**TEXT PASSAGE**
-- -- --

Ten years ago, I could never have conceived of a story this singular about a dark-skinned, Black woman written, directed, and acted by a young woman of West African lineage. The universe of identity I grew up on was one that played to exceptionalism. The perfect Black family, the perfect Black friends, the perfect Black relationships. The ‘90s were full of sitcoms that spoke to humanizing the good in Blackness, painfully clean and devoid of the darker edges of humanity that exist in all races, nationalities, and countries.
This new generation of writers like Michaela Coel and Issa Rae are crafting a more tenuous truth: young, Black people who are allowed to be vain, arrogant, sloppy, over-sexed, under-appreciated and pissed about it. All while being kind and courteous, loving, and motivated. These depictions of the shadows of humanity wearing Black skin are more relevant and necessary now. Especially at a time when Black Lives Matter is a clarion call for the average suburbanite, and countries around the world are examining the ways in which they ignore, support, or endorse the supremacy of all things ‘White.’
So, after painstakingly building this deeply personal universe, Coel is approached by Netflix and offered a deal to the tune of $1 million. But she turns them down. What is the breaking point? Netflix will not give her any percentage of the copyright. Coel’s singular decision to turn them down is a statement on its own. No, it’s not necessarily because Coel is sticking it to the man. This is a far more subtle statement that some may miss entirely.

-- -- --

**WHAT TO DO**
Reproduce word for word the section of the passage on Black characters in television that begins with the words containing "Ten years ago, I" and ends with "nationalities, and countries.".

Stored dataset items:

-- -- --

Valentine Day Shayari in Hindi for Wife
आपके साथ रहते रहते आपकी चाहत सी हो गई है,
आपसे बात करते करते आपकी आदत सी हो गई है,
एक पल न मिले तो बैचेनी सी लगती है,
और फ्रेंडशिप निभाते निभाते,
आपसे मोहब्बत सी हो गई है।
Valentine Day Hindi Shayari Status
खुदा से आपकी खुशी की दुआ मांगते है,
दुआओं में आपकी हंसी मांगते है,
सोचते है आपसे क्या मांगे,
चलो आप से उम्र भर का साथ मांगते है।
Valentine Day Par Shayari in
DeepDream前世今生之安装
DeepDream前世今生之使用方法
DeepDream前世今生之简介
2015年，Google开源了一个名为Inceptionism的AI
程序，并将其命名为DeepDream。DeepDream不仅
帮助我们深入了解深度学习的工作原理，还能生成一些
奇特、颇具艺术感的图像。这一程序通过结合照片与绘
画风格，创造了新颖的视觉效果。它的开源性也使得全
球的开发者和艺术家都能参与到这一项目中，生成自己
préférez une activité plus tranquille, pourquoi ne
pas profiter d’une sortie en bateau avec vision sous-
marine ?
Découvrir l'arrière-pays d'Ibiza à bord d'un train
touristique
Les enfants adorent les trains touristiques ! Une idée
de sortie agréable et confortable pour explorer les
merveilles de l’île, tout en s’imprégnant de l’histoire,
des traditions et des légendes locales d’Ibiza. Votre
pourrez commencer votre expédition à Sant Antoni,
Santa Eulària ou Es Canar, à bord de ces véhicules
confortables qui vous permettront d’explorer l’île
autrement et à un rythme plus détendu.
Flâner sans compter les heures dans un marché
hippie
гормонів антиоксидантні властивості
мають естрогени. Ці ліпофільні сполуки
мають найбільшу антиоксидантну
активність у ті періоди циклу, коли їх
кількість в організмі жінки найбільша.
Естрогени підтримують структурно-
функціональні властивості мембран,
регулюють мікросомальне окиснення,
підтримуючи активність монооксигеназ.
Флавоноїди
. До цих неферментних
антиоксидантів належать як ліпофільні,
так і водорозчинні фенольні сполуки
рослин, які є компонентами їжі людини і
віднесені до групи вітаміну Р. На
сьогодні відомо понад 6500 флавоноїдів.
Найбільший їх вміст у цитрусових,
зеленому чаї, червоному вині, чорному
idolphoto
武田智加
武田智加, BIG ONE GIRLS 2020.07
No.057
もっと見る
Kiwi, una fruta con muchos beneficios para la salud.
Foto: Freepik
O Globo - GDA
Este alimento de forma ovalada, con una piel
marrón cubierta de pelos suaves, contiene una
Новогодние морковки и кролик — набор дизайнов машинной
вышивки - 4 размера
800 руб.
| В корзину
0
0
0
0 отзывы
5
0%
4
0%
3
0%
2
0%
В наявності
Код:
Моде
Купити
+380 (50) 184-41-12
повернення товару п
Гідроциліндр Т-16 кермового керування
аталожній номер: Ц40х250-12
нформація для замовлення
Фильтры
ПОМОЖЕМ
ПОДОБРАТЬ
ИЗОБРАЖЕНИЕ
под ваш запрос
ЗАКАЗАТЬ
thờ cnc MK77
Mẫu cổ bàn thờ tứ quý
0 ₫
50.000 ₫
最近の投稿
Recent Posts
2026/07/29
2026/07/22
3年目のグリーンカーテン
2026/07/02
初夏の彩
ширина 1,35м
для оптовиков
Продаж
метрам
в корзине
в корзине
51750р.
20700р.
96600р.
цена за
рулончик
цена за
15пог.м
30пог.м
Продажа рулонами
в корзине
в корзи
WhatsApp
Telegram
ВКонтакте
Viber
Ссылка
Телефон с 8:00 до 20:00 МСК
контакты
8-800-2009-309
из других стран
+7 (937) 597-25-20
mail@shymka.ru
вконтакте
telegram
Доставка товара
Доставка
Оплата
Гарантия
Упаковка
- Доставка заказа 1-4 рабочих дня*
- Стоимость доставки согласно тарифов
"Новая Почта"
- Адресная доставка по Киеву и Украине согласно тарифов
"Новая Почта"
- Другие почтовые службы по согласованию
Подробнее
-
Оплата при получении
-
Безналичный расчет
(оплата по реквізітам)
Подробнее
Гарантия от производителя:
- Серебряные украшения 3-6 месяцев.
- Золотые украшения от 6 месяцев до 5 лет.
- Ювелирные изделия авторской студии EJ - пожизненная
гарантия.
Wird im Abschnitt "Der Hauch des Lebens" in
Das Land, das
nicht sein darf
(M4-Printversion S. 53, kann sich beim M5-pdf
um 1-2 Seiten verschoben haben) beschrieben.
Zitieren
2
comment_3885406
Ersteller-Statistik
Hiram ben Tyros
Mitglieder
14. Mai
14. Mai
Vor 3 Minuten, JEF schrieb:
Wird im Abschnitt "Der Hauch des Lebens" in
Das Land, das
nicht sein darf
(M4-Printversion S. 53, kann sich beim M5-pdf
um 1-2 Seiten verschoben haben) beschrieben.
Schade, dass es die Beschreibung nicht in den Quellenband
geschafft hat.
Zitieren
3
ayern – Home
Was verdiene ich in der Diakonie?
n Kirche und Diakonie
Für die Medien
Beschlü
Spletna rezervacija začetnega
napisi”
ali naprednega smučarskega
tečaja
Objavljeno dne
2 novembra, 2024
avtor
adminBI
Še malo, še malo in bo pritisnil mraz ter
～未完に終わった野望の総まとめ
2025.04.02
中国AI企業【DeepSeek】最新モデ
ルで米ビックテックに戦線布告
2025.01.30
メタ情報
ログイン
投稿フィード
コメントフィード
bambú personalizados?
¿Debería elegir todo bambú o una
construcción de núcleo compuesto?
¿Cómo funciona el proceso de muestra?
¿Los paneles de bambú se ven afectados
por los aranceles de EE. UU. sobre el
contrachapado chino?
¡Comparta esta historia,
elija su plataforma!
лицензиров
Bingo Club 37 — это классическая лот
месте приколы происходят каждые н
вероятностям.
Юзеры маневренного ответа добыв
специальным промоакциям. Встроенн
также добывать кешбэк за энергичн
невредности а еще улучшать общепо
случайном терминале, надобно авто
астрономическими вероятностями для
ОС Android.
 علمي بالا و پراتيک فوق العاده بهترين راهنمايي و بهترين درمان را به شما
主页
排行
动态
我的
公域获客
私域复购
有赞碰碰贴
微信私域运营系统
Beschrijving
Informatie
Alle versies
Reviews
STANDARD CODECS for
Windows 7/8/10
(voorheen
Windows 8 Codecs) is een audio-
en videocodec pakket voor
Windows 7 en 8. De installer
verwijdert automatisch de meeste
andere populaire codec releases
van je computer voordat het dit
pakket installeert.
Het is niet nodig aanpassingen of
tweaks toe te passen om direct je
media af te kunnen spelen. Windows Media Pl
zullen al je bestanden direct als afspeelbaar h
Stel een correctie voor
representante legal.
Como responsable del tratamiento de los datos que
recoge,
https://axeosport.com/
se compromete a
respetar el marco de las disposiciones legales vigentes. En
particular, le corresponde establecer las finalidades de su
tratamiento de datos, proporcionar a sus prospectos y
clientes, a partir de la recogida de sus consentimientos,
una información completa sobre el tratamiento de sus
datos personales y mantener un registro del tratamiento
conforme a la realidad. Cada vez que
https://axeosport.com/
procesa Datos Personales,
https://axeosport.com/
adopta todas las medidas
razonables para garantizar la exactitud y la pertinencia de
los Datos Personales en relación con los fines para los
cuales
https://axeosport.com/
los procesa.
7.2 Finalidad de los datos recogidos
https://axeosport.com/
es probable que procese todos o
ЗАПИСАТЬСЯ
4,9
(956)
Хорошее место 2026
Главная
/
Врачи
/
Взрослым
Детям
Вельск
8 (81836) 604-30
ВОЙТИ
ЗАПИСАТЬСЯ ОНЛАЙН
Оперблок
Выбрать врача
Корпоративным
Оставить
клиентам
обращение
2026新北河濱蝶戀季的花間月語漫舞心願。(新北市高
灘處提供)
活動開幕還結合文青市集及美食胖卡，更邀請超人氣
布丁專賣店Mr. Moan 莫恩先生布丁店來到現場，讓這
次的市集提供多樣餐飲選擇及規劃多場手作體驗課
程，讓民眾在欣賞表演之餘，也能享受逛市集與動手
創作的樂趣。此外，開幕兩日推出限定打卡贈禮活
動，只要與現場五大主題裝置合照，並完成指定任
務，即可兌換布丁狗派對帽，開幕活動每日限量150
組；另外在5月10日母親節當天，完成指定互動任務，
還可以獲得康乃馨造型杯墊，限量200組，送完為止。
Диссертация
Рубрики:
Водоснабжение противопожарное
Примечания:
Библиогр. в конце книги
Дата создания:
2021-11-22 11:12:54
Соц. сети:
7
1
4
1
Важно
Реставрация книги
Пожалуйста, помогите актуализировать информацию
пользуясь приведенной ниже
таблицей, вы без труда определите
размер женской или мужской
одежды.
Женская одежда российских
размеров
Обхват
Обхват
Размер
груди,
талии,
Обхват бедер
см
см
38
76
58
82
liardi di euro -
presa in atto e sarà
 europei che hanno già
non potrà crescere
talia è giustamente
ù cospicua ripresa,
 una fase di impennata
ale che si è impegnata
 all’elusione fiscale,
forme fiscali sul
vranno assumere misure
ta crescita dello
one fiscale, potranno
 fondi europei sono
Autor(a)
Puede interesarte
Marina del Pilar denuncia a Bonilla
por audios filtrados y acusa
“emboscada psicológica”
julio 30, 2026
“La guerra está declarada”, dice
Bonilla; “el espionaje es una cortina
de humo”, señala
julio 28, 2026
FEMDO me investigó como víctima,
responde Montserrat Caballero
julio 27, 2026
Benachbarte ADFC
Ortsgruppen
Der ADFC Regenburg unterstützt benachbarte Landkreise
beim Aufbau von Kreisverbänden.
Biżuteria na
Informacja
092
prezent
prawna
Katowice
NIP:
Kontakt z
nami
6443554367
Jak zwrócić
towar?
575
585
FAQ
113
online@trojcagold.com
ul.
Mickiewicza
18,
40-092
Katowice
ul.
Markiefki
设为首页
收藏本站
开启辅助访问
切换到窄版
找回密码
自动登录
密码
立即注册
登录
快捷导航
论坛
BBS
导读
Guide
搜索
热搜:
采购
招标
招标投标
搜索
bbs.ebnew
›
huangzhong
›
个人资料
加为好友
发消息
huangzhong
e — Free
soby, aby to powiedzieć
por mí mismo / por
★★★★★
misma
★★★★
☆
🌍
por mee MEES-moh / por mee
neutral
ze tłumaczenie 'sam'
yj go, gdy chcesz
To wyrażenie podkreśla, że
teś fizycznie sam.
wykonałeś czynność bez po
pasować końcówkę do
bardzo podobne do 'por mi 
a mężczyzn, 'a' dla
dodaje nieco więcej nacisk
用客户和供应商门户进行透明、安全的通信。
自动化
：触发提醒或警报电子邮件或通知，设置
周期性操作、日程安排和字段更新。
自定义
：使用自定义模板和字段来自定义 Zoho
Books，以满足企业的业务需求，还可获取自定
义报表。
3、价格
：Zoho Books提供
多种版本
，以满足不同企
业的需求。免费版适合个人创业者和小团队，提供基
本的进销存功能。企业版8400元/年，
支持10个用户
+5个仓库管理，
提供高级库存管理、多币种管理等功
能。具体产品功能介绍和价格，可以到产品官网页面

-- -- --

**SOLUTION FOR THIS TASK**
Ten years ago, I could never have conceived of a story this singular about a dark-skinned, Black woman written, directed, and acted by a young woman of West African lineage. The universe of identity I grew up on was one that played to exceptionalism. The perfect Black family, the perfect Black friends, the perfect Black relationships. The ‘90s were full of sitcoms that spoke to humanizing the good in Blackness, painfully clean and devoid of the darker edges of humanity that exist in all races, nationalities, and countries.